Foi no último desfile couture da Chanel, em janeiro, que o mundo percebeu que algo não ia bem. Pela primeira vez, em 36 anos, o designer não saiu para cumprimentar o público ao término da apresentação. Um comunicado lido pelo amigo e DJ Michel Gaubert informou que “Monsieur Lagerfeld estava cansado.” No lugar dele apareceu Virginie Viard, pupila e diretora do estúdio de criação da Chanel que agora assume as rédeas da maison.
Cabe a ela dar sequência a um legado de desfiles-shows no imponente Grand Palais, com foguetes, navios e supermercados servindo de cenário para as coleções onde reinava o tweed inventado por Coco, mas com um twist rock’n’roll que fazia toda a diferença. Um toque típico de rebeldia.

Genial e controverso, Karl Lagerfeld sempre fez o que quis, do jeito que quis. Nascido em Hamburgo, na Alemanha, em 1933, filho de comerciantes locais, Karl Lagerfeld mudou-se para Paris para trabalhar com moda, vocação que ele descobriu cedo, aos 19 anos, e que teve apoio total de sua mãe.
Em 1954, criou um casaco que venceu um concurso promovido pela marca de lãs Woolmark. Dividiu o prêmio com outro novato promissor, Yves Saint Laurent, com quem desenvolveria uma complexa relação de parceria, amizade e rivalidade. Romperam relações quando dividiram o amor do dândi Jacques De Bascher.

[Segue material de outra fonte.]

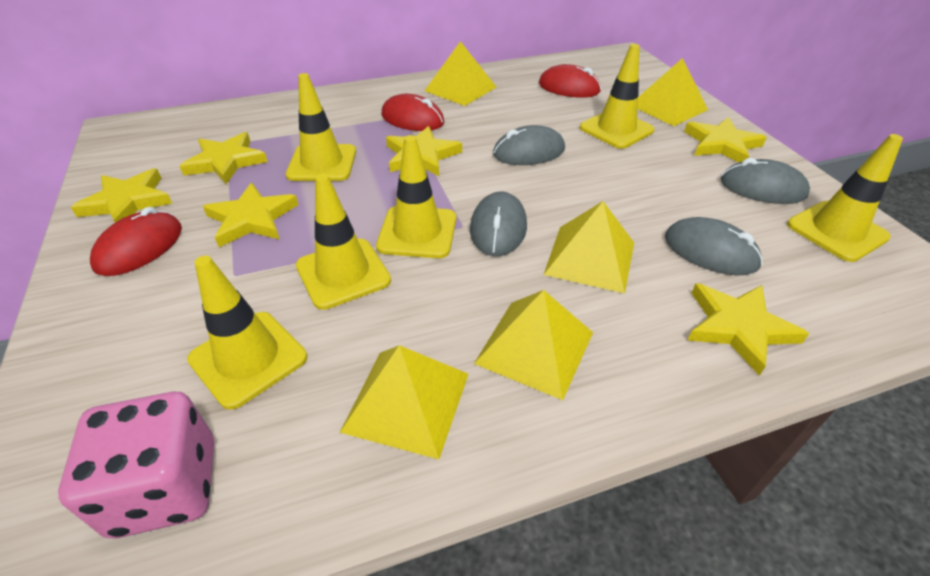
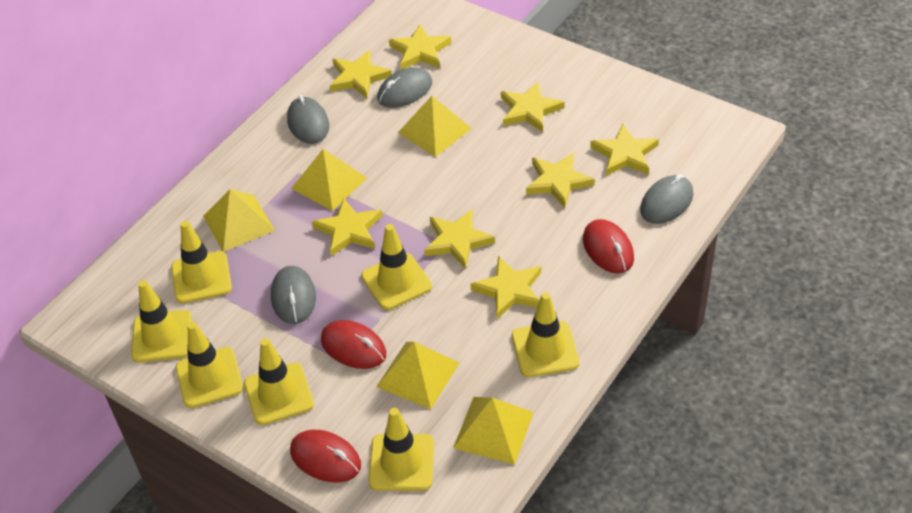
pink dice: 1 -> 0
yellow star: 6 -> 8
yellow traffic cone: 6 -> 7

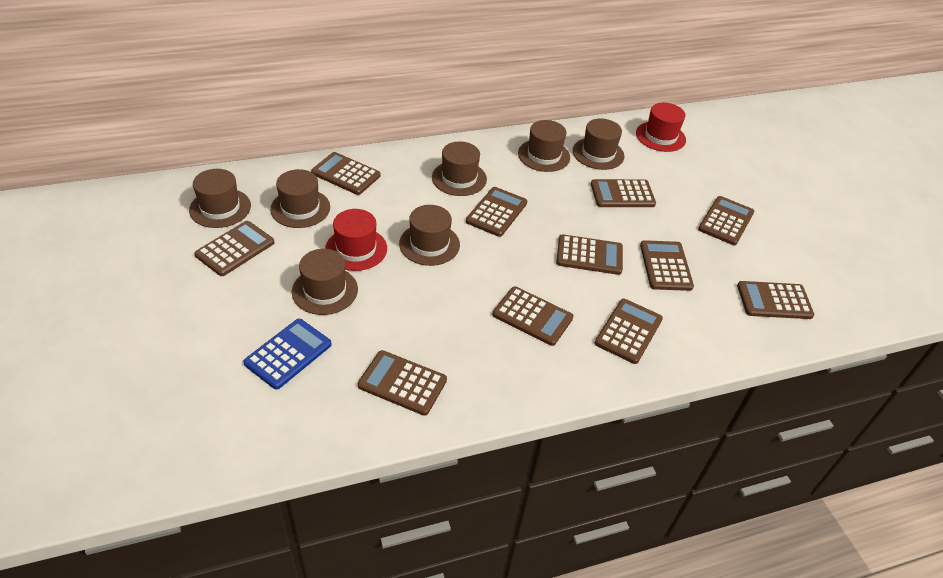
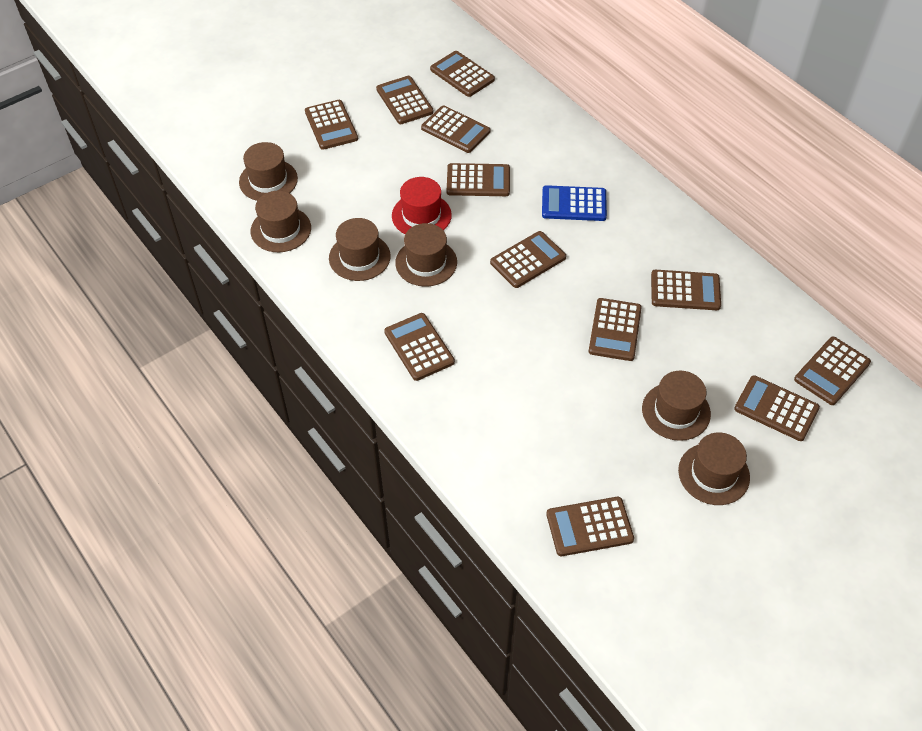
brown calculator: 11 -> 12
brown hat: 7 -> 6
red hat: 2 -> 1

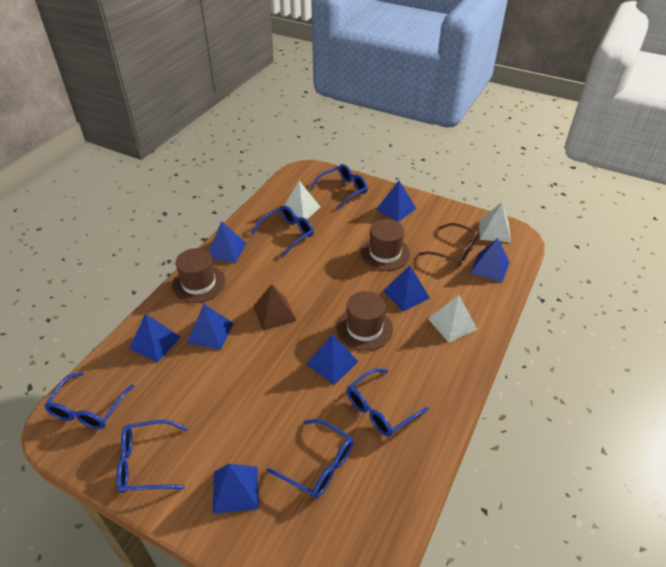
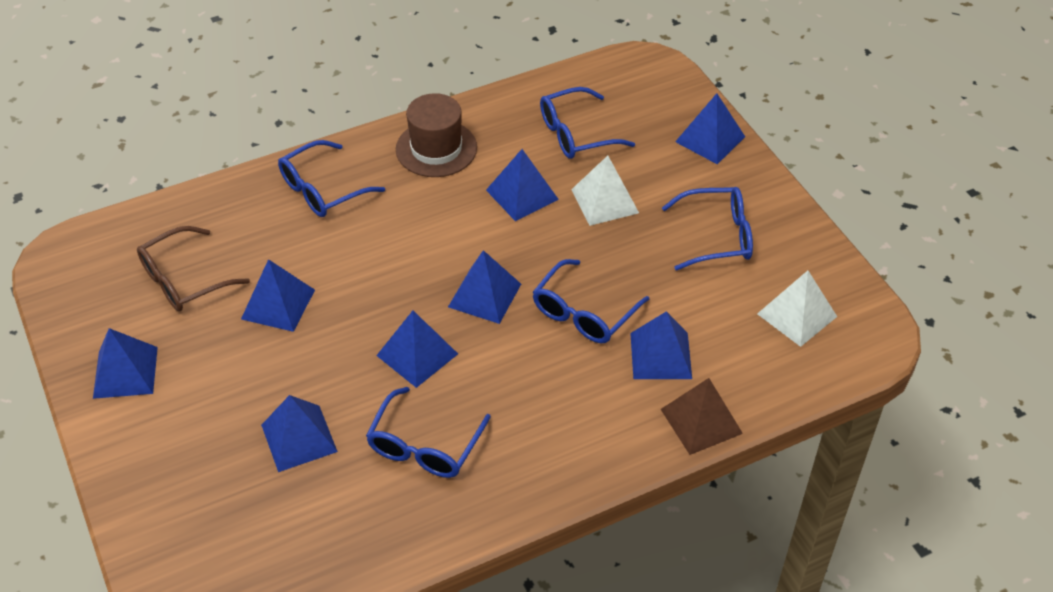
blue glasses: 6 -> 5
brown hat: 3 -> 1
white pyramid: 3 -> 2

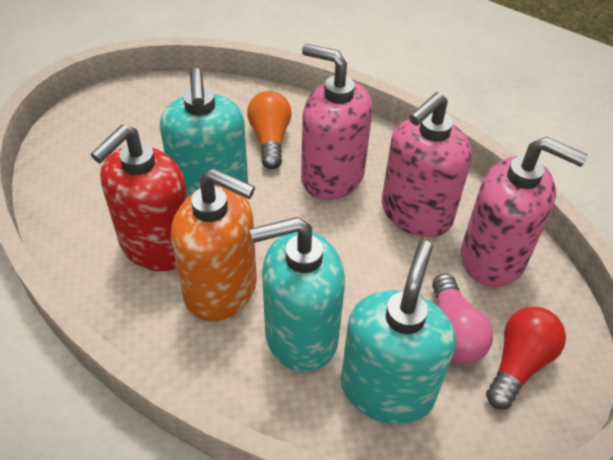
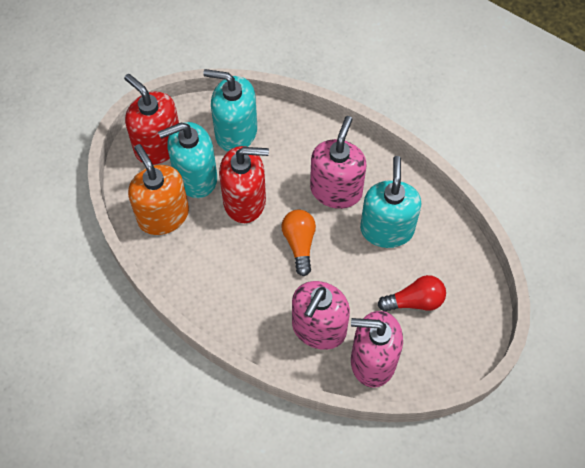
pink light bulb: 1 -> 0
red soap dispenser: 1 -> 2

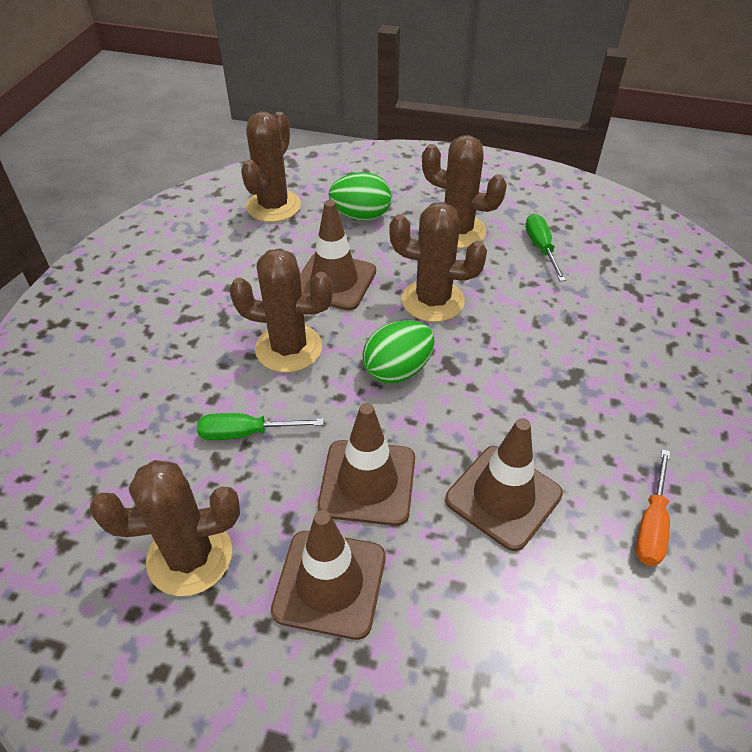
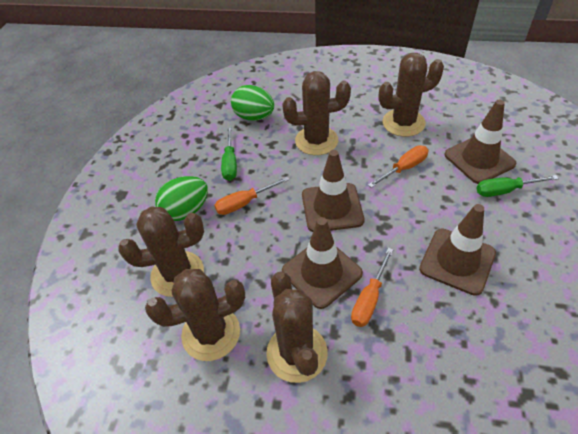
orange screwdriver: 1 -> 3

Em 1958, Lagerfeld tornou-se diretor artístico na maison Jean Patou, baluarte da alta-costura parisiense à época. Começou a colaborar com a Chloé em 1964 e, em 1967, foi contratado pela Fendi para modernizar a casa especializada em peles. A entrada na Chanel marcaria a transição de couturier para diretor artístico de uma grife de prêt-à-porter.
Visionário, Lagerfeld tornou a moda mais pop e criou um personagem ora fascinante por sua mente fervilhante de novas ideias, ora detestável por suas frases icônicas, de gosto muitas vezes duvidoso. Misógino, gordofóbico – além de disparar contra mulheres curvilíneas, ele emagreceu mais de 40 quilos para caber nas roupas da Dior Homme, então assinada pelo amigo Hedi Slimane –, racista e islamofóbico são alguns dos adjetivos atribuídos a ele.

Sem falar da ousadia em peitar ativistas e uma parcela mais consciente da moda e seguir usando peles naturais em suas coleções. O politicamente correto passou longe de Karl Lagerfeld, é fato. Mas ao fazer de sua imagem uma assinatura desdobrada em caricaturas de si mesmo, com produtos baratos para consumo imediato de uma parcela de clientes que não podia comprar suas roupas, ele, de certa forma, democratizou o acesso ao universo do luxo.

Por meio de uma caneca, de uma garrafa de Coca-Cola, de um CD com suas músicas preferidas, um chaveiro ou com uma peça da H&M – ele foi o primeiro big name a colaborar com uma rede de fast fashion, em 2004 –, era possível participar do show e se aproximar do ícone. Assim como eu fiz em Paris, há cinco anos.